Task prompt.
Answer these questions about the forum thread on recoding survey answers below.
(a) How many possible answers can df$Q57 hold?
(b) What does one comment suggest using as lookup tables?
(c) Which package does the reply name as another way to write the else condition?

-1

I have a df with answers to survey questions, where df$Q57 is one of five answers:

  1. "" (<- blank is basically NA)
  2. I would never do this
  3. I will do this in five years
  4. I will do this in 10 years
  5. I will do this eventually

I want to create a dummy variable where:

  1. "" = NA
  2. I would never do this = 0
  3. I will do this in five years = 1
  4. I will do this in 10 years = 1
  5. I will do this eventually = 1

The best way I know how to do this is with a series of ifelse commands:

df$Q57_dummy <- ifelse(df$Q57 == "I would never install water control structures", 0, 1)
df$Q57_dummy <- ifelse(df$Q57 == "", NA, df$Q57_dummy)
table(df$Q57_dummy , useNA = "always")

This works, but I feel like there are cleaner ways to do this, and I was wondering if anyone had suggestions, because I will have to recode survey answers that have more than 1,0,NA outcomes. Thanks!

tchoup
  • 971
  • 4
  • 11
  • You might want to consider using named vectors as lookup tables. There are quite a few examples on SO. The data for the named vector could be stored neatly somewhere (ie not in your R source code) – SmokeyShakers Oct 25 '21 at 14:33
  • 1
    Does this answer your question? [case\_when in mutate pipe](https://stackoverflow.com/questions/38649533/case-when-in-mutate-pipe) – KoenV Oct 25 '21 at 14:38

1 Answers1

2

tidyverse approach:

df %>%
    mutate(Q57_dummy = case_when(
        Q57 == "" ~ NA,
        Q57 == "I would never do this" ~ FALSE,
        TRUE ~ TRUE # this is the else condition
    ))

You could take a few different approaches with the else condition depending on how you prefer your code style. The above works, but you could also do this with stringr:

str_detect(Q57, "I will do this") ~ TRUE

or manually input the options:

Q57 %in% c("I will do this in five years",...) ~ TRUE
geoff
  • 942
  • 5
  • 13

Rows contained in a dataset
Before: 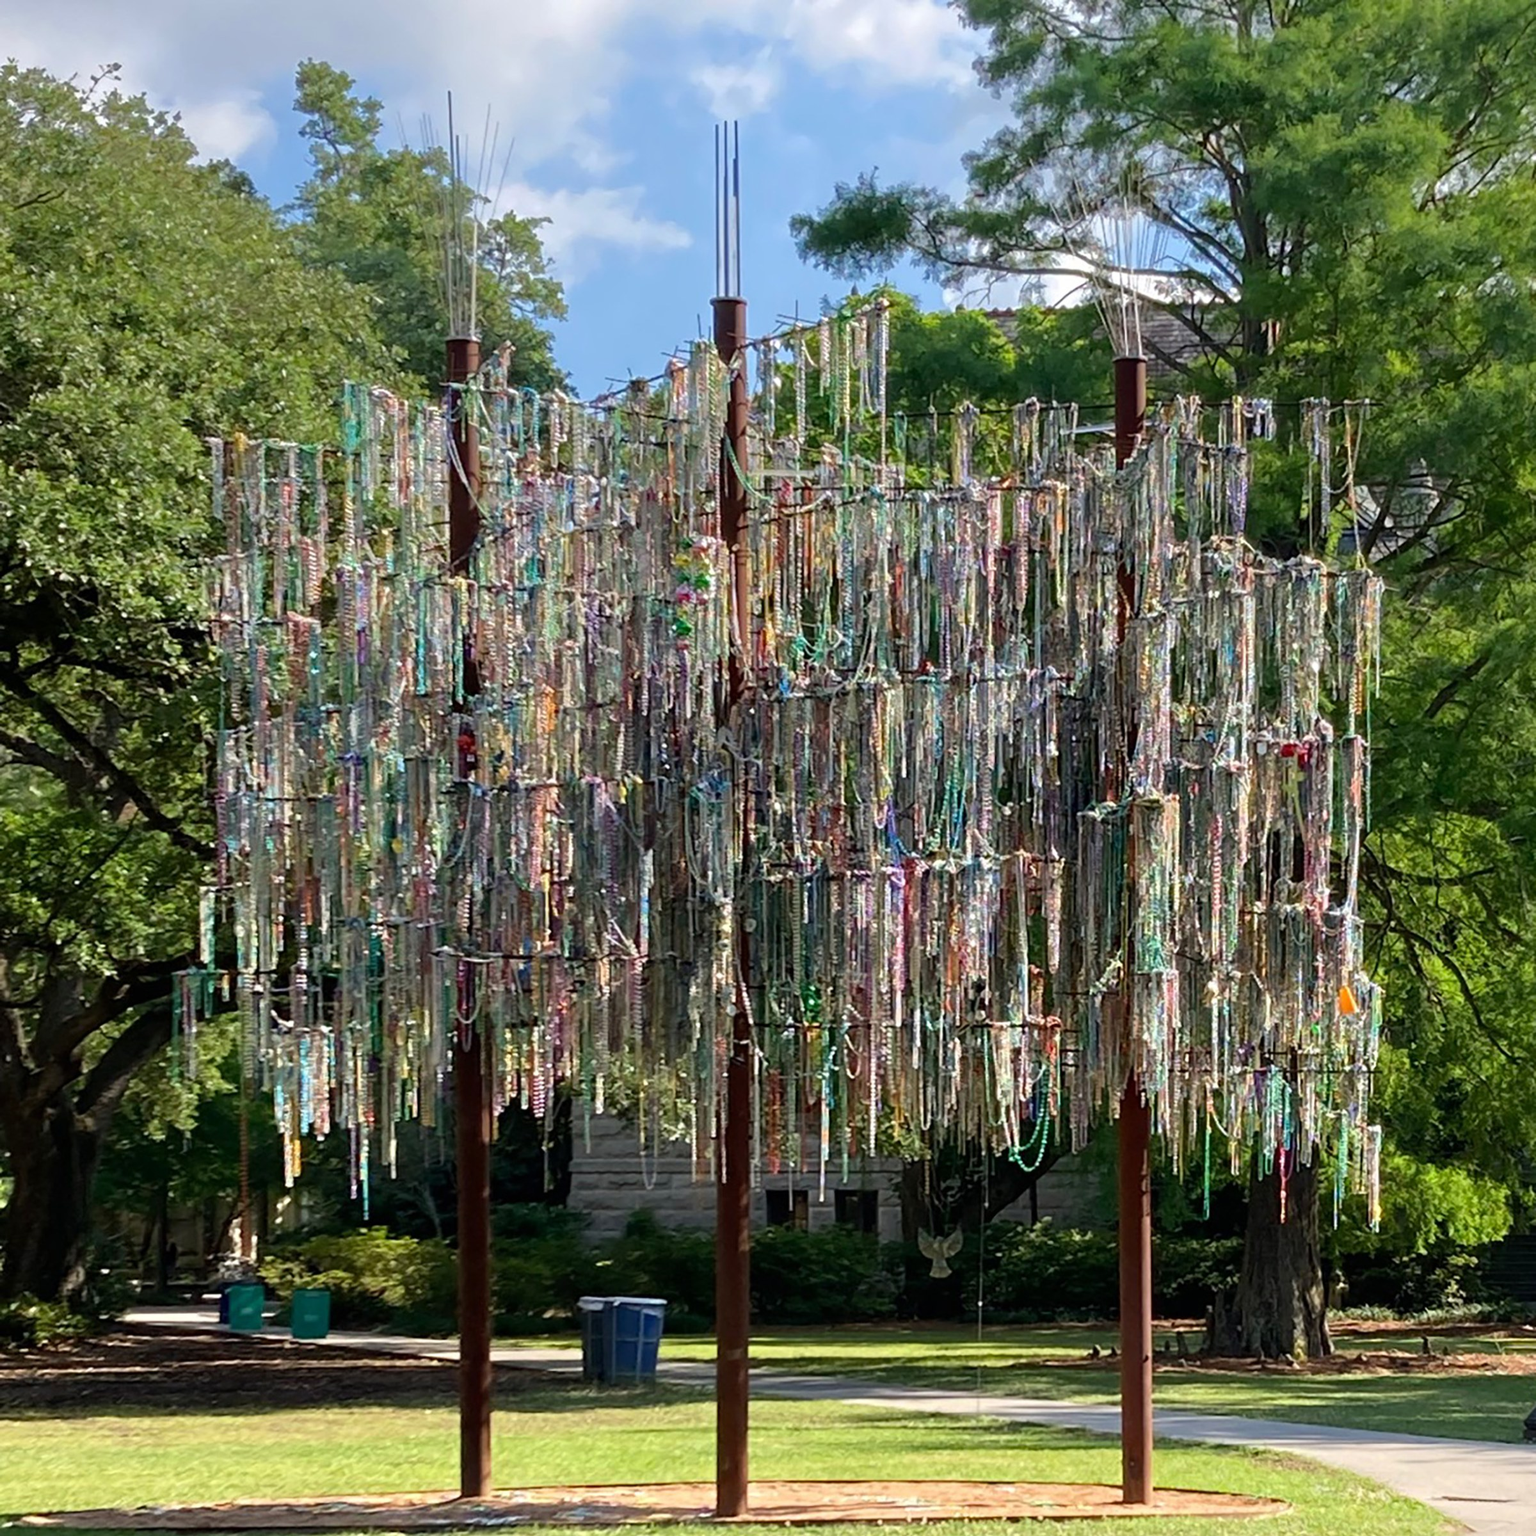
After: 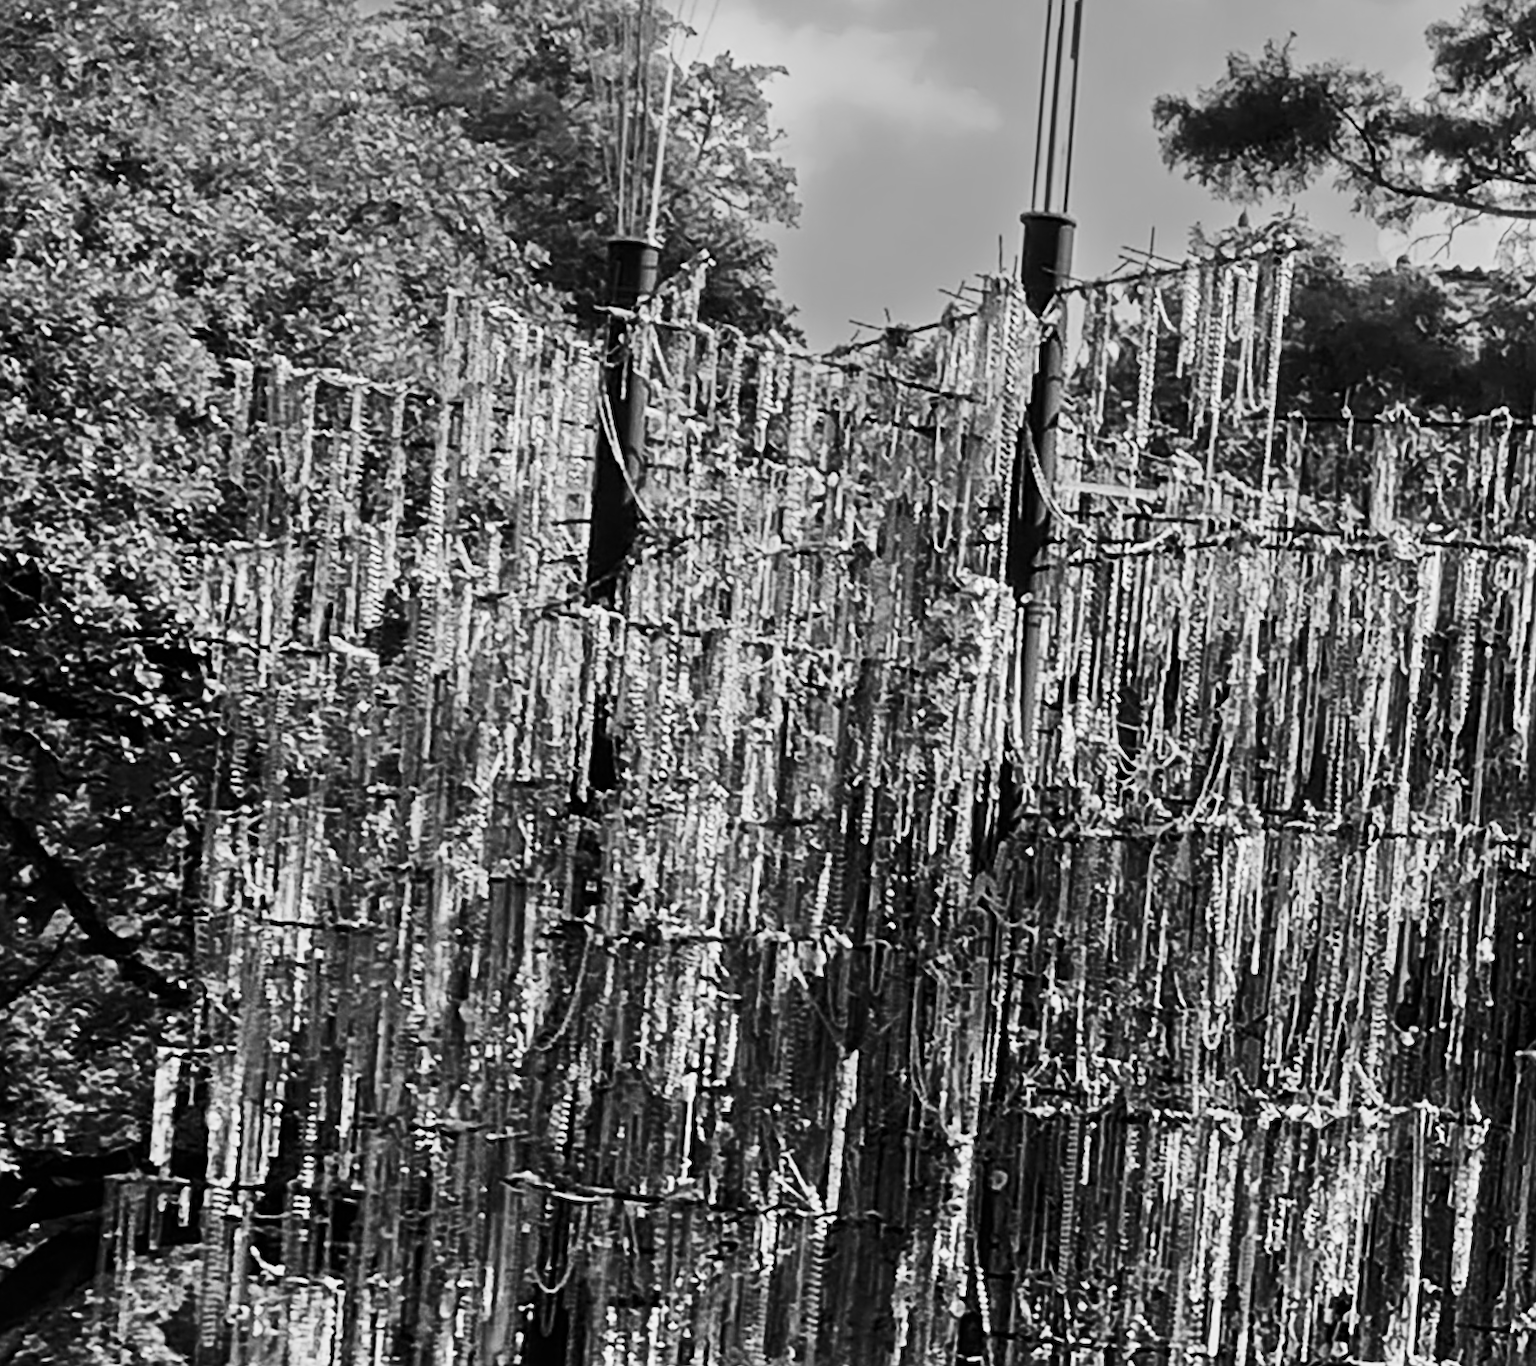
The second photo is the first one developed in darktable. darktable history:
contrast brightness saturation: contrast 0.4, brightness 0.05, saturation 0.25
sharpen: on, module defaults
monochrome: a 26.22, b 42.67, size 0.8
crop and rotate: angle -4.99°, left 2.122%, top 6.945%, right 27.566%, bottom 30.519%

The completed task.
(a) Five.
(b) Named vectors.
(c) stringr.